Our first task is to ingest this dataset by doing the following: 

1. convert the html into raw text
2. deal with special characters, HTML tags, etc.
3. match each metadata entry with its corresponding raw text and compose tuples of the type (metadata, text)


These three steps are often the first step of any analysis, and can be quite time consuming to get right. For the purposes of this exercise, we have already built the functions needed to perform these operations. They are found in [`gutenberg_cleanup.py`](gutenberg_cleanup.py) if you want to have a look. 

The important functions are:

* `get_gid` -- returns the Gutenberg ID given an html file
* `get_text` -- get cleaned, raw text out of an html file
* `get_metadata` -- return the metadata given an ID 

These will be used to construct a `key,value` pair RDD. The `key` will be the dictionary returned by `get_metadata`, while the `value` we will use the raw text returned by `get_text`. 

In [13]:
import gutenberg_cleanup
from gutenberg_cleanup import get_metadata, get_text, get_gid

To pass the `gutenberg_cleanup` source file to the executors, we will use the `addPyFile` method of the `SparkContext`:

In [14]:
sc.addPyFile('{cwd}/gutenberg_cleanup.py'.format(cwd=os.getcwd()))

Use the `map` method of `files_rdd` to map the filenames to `(metadata, text)` tuples using `get_gid` and `get_text` functions:

In [15]:
# TODO
id_text_rdd = files_rdd.map(lambda filename: (get_gid(filename), get_text(filename)))

Now we have (ID, text), and we need to make another `map` to get (`metadata, text`) tuples:

In [16]:
# TODO
text_rdd = (id_text_rdd.map(lambda (ID, text): (get_metadata(ID), text)))

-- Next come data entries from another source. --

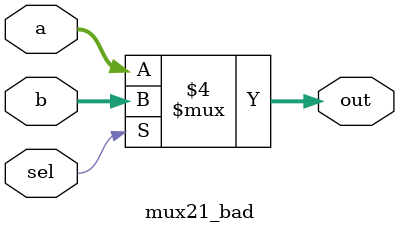
<source format=v>
module mux21_bad (
    a, b, sel, out
);
    input [1:0] a, b;
    input       sel;
    output [1:0] out;
    reg [1:0] out;

    always @(a or b)  // sel is omitted
        if(sel == 0)
            out = a;
        else
            out = b;
endmodule
</source>
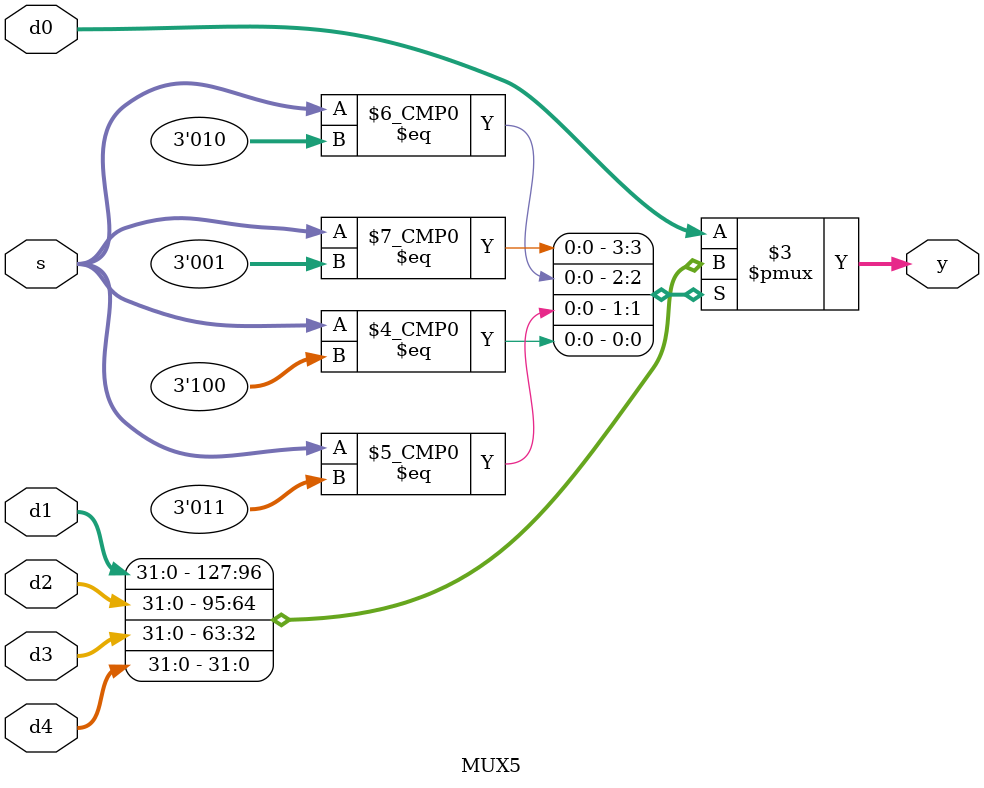
<source format=v>
module MUX2(s,d0,d1,y);
  parameter WIDTH=32;
  input [WIDTH-1:0]d0,d1;
  input s;//select signal
  output reg[WIDTH-1:0]y;
  
  always@(*)
  case(s)
    0:y<=d0;
    1:y<=d1;
    default:y<=d0;
  endcase
endmodule

module MUX3(s,d0,d1,d2,y);
  parameter WIDTH=32;
  input [WIDTH-1:0]d0,d1,d2;
  input [1:0]s;//select signal
  output reg [WIDTH-1:0]y;
  
  always@(*)
  case(s)
    2'b00:y<=d0;
    2'b01:y<=d1;
    2'b10:y<=d2;
    default:y<=d0;
  endcase
endmodule

module MUX4(s,d0,d1,d2,d3,y);
  parameter WIDTH=32;
  input [WIDTH-1:0]d0,d1,d2,d3;
  input [1:0]s;//select signal
  output reg [WIDTH-1:0]y;
  
  always@(*)
  case(s)
    2'b00:y<=d0;
    2'b01:y<=d1;
    2'b10:y<=d2;
    2'b11:y<=d3;
     default:y<=d0;
  endcase
endmodule

module MUX5(s,d0,d1,d2,d3,d4,y);
  parameter WIDTH=32;
  input [WIDTH-1:0]d0,d1,d2,d3,d4;
  input [2:0]s;//select signal
  output reg [WIDTH-1:0]y;
  
  always@(*)
  case(s)
    3'b000:y<=d0;
    3'b001:y<=d1;
    3'b010:y<=d2;
    3'b011:y<=d3;
    3'b100:y<=d4;
     default:y<=d0;
  endcase
endmodule


</source>
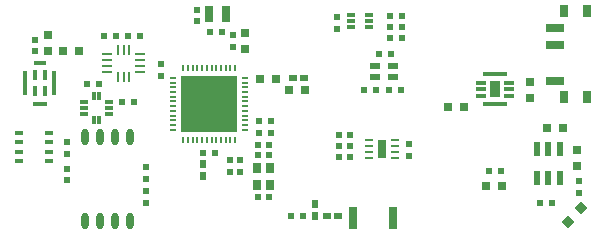
<source format=gbr>
%TF.GenerationSoftware,Altium Limited,Altium Designer,19.0.15 (446)*%
G04 Layer_Color=8421504*
%FSLAX26Y26*%
%MOIN*%
%TF.FileFunction,Paste,Top*%
%TF.Part,Single*%
G01*
G75*
%TA.AperFunction,SMDPad,CuDef*%
%ADD12R,0.021654X0.023622*%
%ADD13R,0.023622X0.021654*%
%ADD14O,0.023622X0.055118*%
%TA.AperFunction,ConnectorPad*%
%ADD15R,0.031496X0.039370*%
%ADD16R,0.059055X0.027559*%
%TA.AperFunction,SMDPad,CuDef*%
%ADD17R,0.034449X0.009842*%
%ADD18R,0.009842X0.034449*%
%ADD19R,0.027559X0.017716*%
%ADD21R,0.023622X0.047244*%
%ADD22R,0.029528X0.031496*%
%ADD23R,0.023622X0.019685*%
%ADD26R,0.035433X0.055118*%
%ADD27R,0.082677X0.013780*%
%ADD28R,0.033465X0.013780*%
%ADD29R,0.029528X0.059055*%
%ADD30R,0.027559X0.009842*%
%ADD31R,0.035433X0.023622*%
%ADD32P,0.044542X4X180.0*%
%ADD33R,0.029528X0.055118*%
%ADD38R,0.031496X0.029528*%
%ADD39R,0.019685X0.023622*%
%ADD40R,0.013780X0.078740*%
%ADD41R,0.047244X0.013780*%
%ADD42R,0.039370X0.013780*%
%ADD43R,0.015748X0.037402*%
%ADD44R,0.185039X0.185039*%
%ADD45O,0.025591X0.007874*%
%ADD46O,0.007874X0.025591*%
%ADD47R,0.031496X0.072835*%
%ADD48R,0.031496X0.033465*%
%ADD49R,0.025591X0.019685*%
%ADD50R,0.019685X0.025591*%
%ADD51R,0.025591X0.013780*%
%ADD52R,0.011811X0.031496*%
%ADD53R,0.031496X0.011811*%
%TA.AperFunction,NonConductor*%
%ADD127R,0.035433X0.015748*%
%ADD128R,0.033465X0.009842*%
%ADD129R,0.009842X0.074803*%
%ADD130R,0.011811X0.029528*%
%ADD131R,0.043307X0.009842*%
D12*
X463496Y223425D02*
D03*
Y184055D02*
D03*
X198819Y219488D02*
D03*
Y180118D02*
D03*
X1097505Y724409D02*
D03*
Y685039D02*
D03*
X1903937Y138583D02*
D03*
Y177953D02*
D03*
D13*
X1315886Y691500D02*
D03*
X1276516D02*
D03*
X1143701Y294383D02*
D03*
X1104331D02*
D03*
Y330623D02*
D03*
X1143701D02*
D03*
X1228347Y480315D02*
D03*
X1188976D02*
D03*
X1271653D02*
D03*
X1311024D02*
D03*
X1143701Y258480D02*
D03*
X1104331D02*
D03*
X1315886Y655510D02*
D03*
X1276516D02*
D03*
X1276315Y728000D02*
D03*
X1315685D02*
D03*
X1239425Y601614D02*
D03*
X1278795D02*
D03*
X1775591Y106299D02*
D03*
X1814961D02*
D03*
D14*
X260433Y46260D02*
D03*
X310433D02*
D03*
X360433D02*
D03*
X410433D02*
D03*
X260433Y323819D02*
D03*
X310433D02*
D03*
X360433D02*
D03*
X410433D02*
D03*
D15*
X1855709Y744094D02*
D03*
X1931693D02*
D03*
Y456693D02*
D03*
X1855709D02*
D03*
D16*
X1824803Y511811D02*
D03*
Y688976D02*
D03*
Y629921D02*
D03*
D17*
X332806Y540880D02*
D03*
X442018D02*
D03*
X332806Y599936D02*
D03*
Y580250D02*
D03*
Y560566D02*
D03*
X442018D02*
D03*
Y580250D02*
D03*
Y599936D02*
D03*
D18*
X407097Y615172D02*
D03*
X387412D02*
D03*
X367727D02*
D03*
X407097Y525644D02*
D03*
X367727D02*
D03*
X387412D02*
D03*
D19*
X139764Y244094D02*
D03*
Y275591D02*
D03*
Y307087D02*
D03*
Y338583D02*
D03*
X37401D02*
D03*
Y307087D02*
D03*
Y275591D02*
D03*
Y244094D02*
D03*
D21*
X1840551Y187287D02*
D03*
X1803150D02*
D03*
X1765748D02*
D03*
Y285712D02*
D03*
X1803150D02*
D03*
X1840551D02*
D03*
D22*
X1595472Y163004D02*
D03*
X1648622D02*
D03*
X993110Y480315D02*
D03*
X939961D02*
D03*
X1522834Y425984D02*
D03*
X1469685D02*
D03*
X1851378Y356299D02*
D03*
X1798228D02*
D03*
X187008Y610200D02*
D03*
X240157D02*
D03*
X841542Y517433D02*
D03*
X894691D02*
D03*
D23*
X1645669Y212381D02*
D03*
X1606299D02*
D03*
X946850Y60000D02*
D03*
X986220D02*
D03*
X834228Y124213D02*
D03*
X873598D02*
D03*
X834228Y297433D02*
D03*
X873598D02*
D03*
X834228Y263433D02*
D03*
X873598D02*
D03*
X653228Y270433D02*
D03*
X692598D02*
D03*
X676850Y673705D02*
D03*
X716220D02*
D03*
X877543Y339378D02*
D03*
X838173D02*
D03*
X877543Y377000D02*
D03*
X838173D02*
D03*
X381301Y440039D02*
D03*
X420671D02*
D03*
X360886Y662205D02*
D03*
X321516D02*
D03*
X403543D02*
D03*
X442913D02*
D03*
X303937Y502362D02*
D03*
X264567D02*
D03*
D26*
X1625000Y483465D02*
D03*
D27*
Y433268D02*
D03*
Y533662D02*
D03*
D28*
X1671260Y505118D02*
D03*
Y483465D02*
D03*
X1578740Y505118D02*
D03*
Y483465D02*
D03*
Y461811D02*
D03*
X1671260D02*
D03*
D29*
X1250000Y285433D02*
D03*
D30*
X1206693Y314961D02*
D03*
Y295276D02*
D03*
Y275590D02*
D03*
Y255905D02*
D03*
X1293307Y314961D02*
D03*
Y295276D02*
D03*
Y275590D02*
D03*
Y255905D02*
D03*
D31*
X1225394Y523622D02*
D03*
X1284449D02*
D03*
Y561024D02*
D03*
X1225394D02*
D03*
D32*
X1867493Y42689D02*
D03*
X1912035Y87231D02*
D03*
D33*
X729409Y734433D02*
D03*
X672323D02*
D03*
D38*
X792913Y672008D02*
D03*
Y618858D02*
D03*
X135827Y664370D02*
D03*
Y611220D02*
D03*
X1743110Y454764D02*
D03*
Y507913D02*
D03*
X1899606Y227362D02*
D03*
Y280512D02*
D03*
D39*
X751913Y625748D02*
D03*
Y665118D02*
D03*
X511913Y567118D02*
D03*
Y527748D02*
D03*
X775913Y247118D02*
D03*
Y207748D02*
D03*
X740913Y247118D02*
D03*
Y207748D02*
D03*
X631890Y709748D02*
D03*
Y749118D02*
D03*
X90551Y610249D02*
D03*
Y649619D02*
D03*
X1338189Y301575D02*
D03*
Y262205D02*
D03*
X198819Y269685D02*
D03*
Y309055D02*
D03*
X463496Y145118D02*
D03*
Y105748D02*
D03*
D40*
X60039Y503937D02*
D03*
X156496D02*
D03*
D41*
X108268Y436024D02*
D03*
D42*
Y571850D02*
D03*
D43*
X125984Y477362D02*
D03*
X90551D02*
D03*
Y530512D02*
D03*
X125984D02*
D03*
D44*
X672913Y435433D02*
D03*
D45*
X792008Y522047D02*
D03*
Y506299D02*
D03*
Y490551D02*
D03*
Y474803D02*
D03*
Y459055D02*
D03*
Y443307D02*
D03*
Y427559D02*
D03*
Y411811D02*
D03*
Y396063D02*
D03*
Y380315D02*
D03*
Y364567D02*
D03*
Y348819D02*
D03*
X553819D02*
D03*
Y364567D02*
D03*
Y380315D02*
D03*
Y396063D02*
D03*
Y411811D02*
D03*
Y427559D02*
D03*
Y443307D02*
D03*
Y459055D02*
D03*
Y474803D02*
D03*
Y490551D02*
D03*
Y506299D02*
D03*
Y522047D02*
D03*
D46*
X759527Y316339D02*
D03*
X743779D02*
D03*
X728031D02*
D03*
X712283D02*
D03*
X696535D02*
D03*
X680787D02*
D03*
X665039D02*
D03*
X649291D02*
D03*
X633543D02*
D03*
X617795D02*
D03*
X602047D02*
D03*
X586299D02*
D03*
Y554528D02*
D03*
X602047D02*
D03*
X617795D02*
D03*
X633543D02*
D03*
X649291D02*
D03*
X665039D02*
D03*
X680787D02*
D03*
X696535D02*
D03*
X712283D02*
D03*
X728031D02*
D03*
X743779D02*
D03*
X759527D02*
D03*
D47*
X1151063Y53150D02*
D03*
X1284921D02*
D03*
D48*
X831275Y221976D02*
D03*
X876551D02*
D03*
Y164890D02*
D03*
X831275D02*
D03*
D49*
X1103418Y60000D02*
D03*
X1066017D02*
D03*
X951772Y520472D02*
D03*
X989173D02*
D03*
D50*
X652913Y233134D02*
D03*
Y195732D02*
D03*
X1024724Y62598D02*
D03*
Y100000D02*
D03*
D51*
X1206449Y690551D02*
D03*
Y710236D02*
D03*
Y729921D02*
D03*
X1145425D02*
D03*
Y710236D02*
D03*
Y690551D02*
D03*
D52*
X307087Y462598D02*
D03*
X287402D02*
D03*
Y379921D02*
D03*
X307087D02*
D03*
D53*
X255905Y440945D02*
D03*
Y421260D02*
D03*
Y401575D02*
D03*
X338583D02*
D03*
Y421260D02*
D03*
Y440945D02*
D03*
D127*
X1625157Y468352D02*
D03*
X1625158Y503780D02*
D03*
D128*
X108268Y571847D02*
D03*
D129*
X156493Y503937D02*
D03*
X60042D02*
D03*
D130*
X125984Y477362D02*
D03*
Y530511D02*
D03*
X90551D02*
D03*
Y477362D02*
D03*
D131*
X108268Y436023D02*
D03*
%TF.MD5,06376b2c703ca0f27325c127cff2aaff*%
M02*

</source>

So that we don't have to constantly re-load the data off disk, lets cache this RDD: 

In [17]:
%%time
text_rdd.cache()
text_rdd.count()

CPU times: user 111 ms, sys: 31 ms, total: 142 ms
Wall time: 4min 10s


Since we called `count()`, it means that the entire RDD was generated/calculated. This combination of `cache` and `count` is a common way to check how much memory your dataset needs - once `count` completes you can check the memory taken up by the RDD by going to the "Storage" tag of the Spark UI. 

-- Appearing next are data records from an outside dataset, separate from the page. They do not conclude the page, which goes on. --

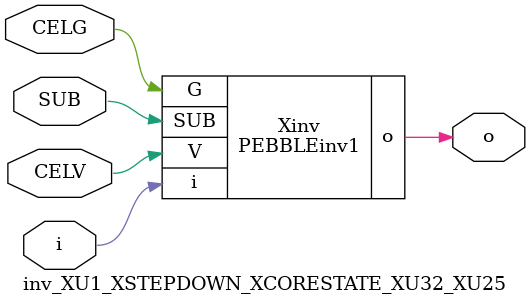
<source format=v>



module PEBBLEinv1 ( o, G, SUB, V, i );

  input V;
  input i;
  input G;
  output o;
  input SUB;
endmodule

//Celera Confidential Do Not Copy inv_XU1_XSTEPDOWN_XCORESTATE_XU32_XU25
//Celera Confidential Symbol Generator
//5V Inverter
module inv_XU1_XSTEPDOWN_XCORESTATE_XU32_XU25 (CELV,CELG,i,o,SUB);
input CELV;
input CELG;
input i;
input SUB;
output o;

//Celera Confidential Do Not Copy inv
PEBBLEinv1 Xinv(
.V (CELV),
.i (i),
.o (o),
.SUB (SUB),
.G (CELG)
);
//,diesize,PEBBLEinv1

//Celera Confidential Do Not Copy Module End
//Celera Schematic Generator
endmodule

</source>
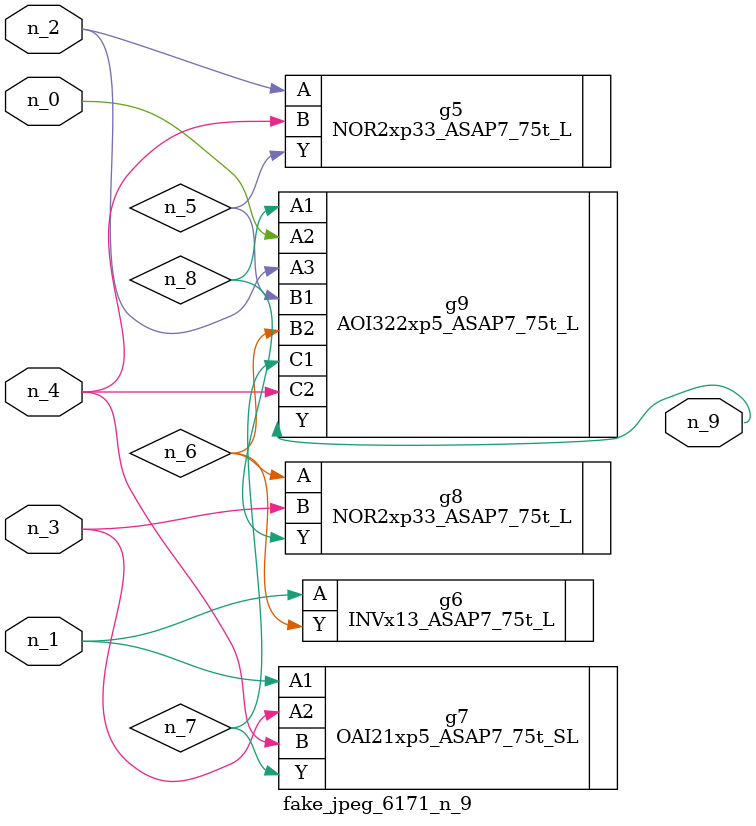
<source format=v>
module fake_jpeg_6171_n_9 (n_3, n_2, n_1, n_0, n_4, n_9);

input n_3;
input n_2;
input n_1;
input n_0;
input n_4;

output n_9;

wire n_8;
wire n_6;
wire n_5;
wire n_7;

NOR2xp33_ASAP7_75t_L g5 ( 
.A(n_2),
.B(n_4),
.Y(n_5)
);

INVx13_ASAP7_75t_L g6 ( 
.A(n_1),
.Y(n_6)
);

OAI21xp5_ASAP7_75t_SL g7 ( 
.A1(n_1),
.A2(n_3),
.B(n_4),
.Y(n_7)
);

NOR2xp33_ASAP7_75t_L g8 ( 
.A(n_6),
.B(n_3),
.Y(n_8)
);

AOI322xp5_ASAP7_75t_L g9 ( 
.A1(n_8),
.A2(n_0),
.A3(n_2),
.B1(n_5),
.B2(n_6),
.C1(n_7),
.C2(n_4),
.Y(n_9)
);


endmodule
</source>
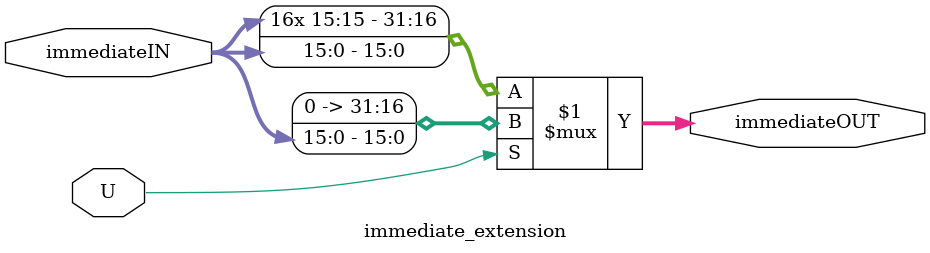
<source format=v>
module immediate_extension #(parameter N = 16, M = 32) (
    input [N-1:0] immediateIN,
    input U,
    output [M-1:0] immediateOUT
);
    assign immediateOUT = U ? {{(M-N){1'b0}}, immediateIN} : {{(M-N){immediateIN[N-1]}}, immediateIN};
endmodule

</source>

Because the data is cached, next time you try to use `text_rdd` it will be much much quicker. For example, 

In [19]:
%%time
assert(text_rdd.count() == 48177)

CPU times: user 60 ms, sys: 4 ms, total: 64 ms
Wall time: 3.02 s


As an aside, we could call the native python `map` in exactly the same way (and run it on the local machine only), though this would take much longer to complete, i.e. 

    text = map(lambda f: (get_metadata(get_gid(f)), get_text(f)), flist)

## Save the raw dataset to HDFS (or local storage)

As a final bit of preparation before continuing with analysis, we save the raw data in a way that makes it faster to access later. We don't want to have to read the data off local disk every time we need to repeat some part of the analysis. Instead, it's much more advantageous to use the Hadoop Distributed File System (HDFS) to store the data once we've read it in and put it in a `key,value` format. 

By storing the data in HDFS, we make sure that the system can take advantage of data-locality at a later stage in our analysis. 

In [20]:
# TODO
text_rdd.saveAsPickleFile('hdfs:///user/<YOUR USERNAME>/gutenberg/raw_text_rdd')

Now, whenever we need it, we can read the data off the HDFS instead: 

In [21]:
# TODO
text_rdd = sc.pickleFile('hdfs:///user/<YOUR USERNAME>/gutenberg/raw_text_rdd')

In [22]:
%time text_rdd.cache().count()

CPU times: user 72 ms, sys: 16 ms, total: 88 ms
Wall time: 11 s


48177

In [23]:
sc.stop()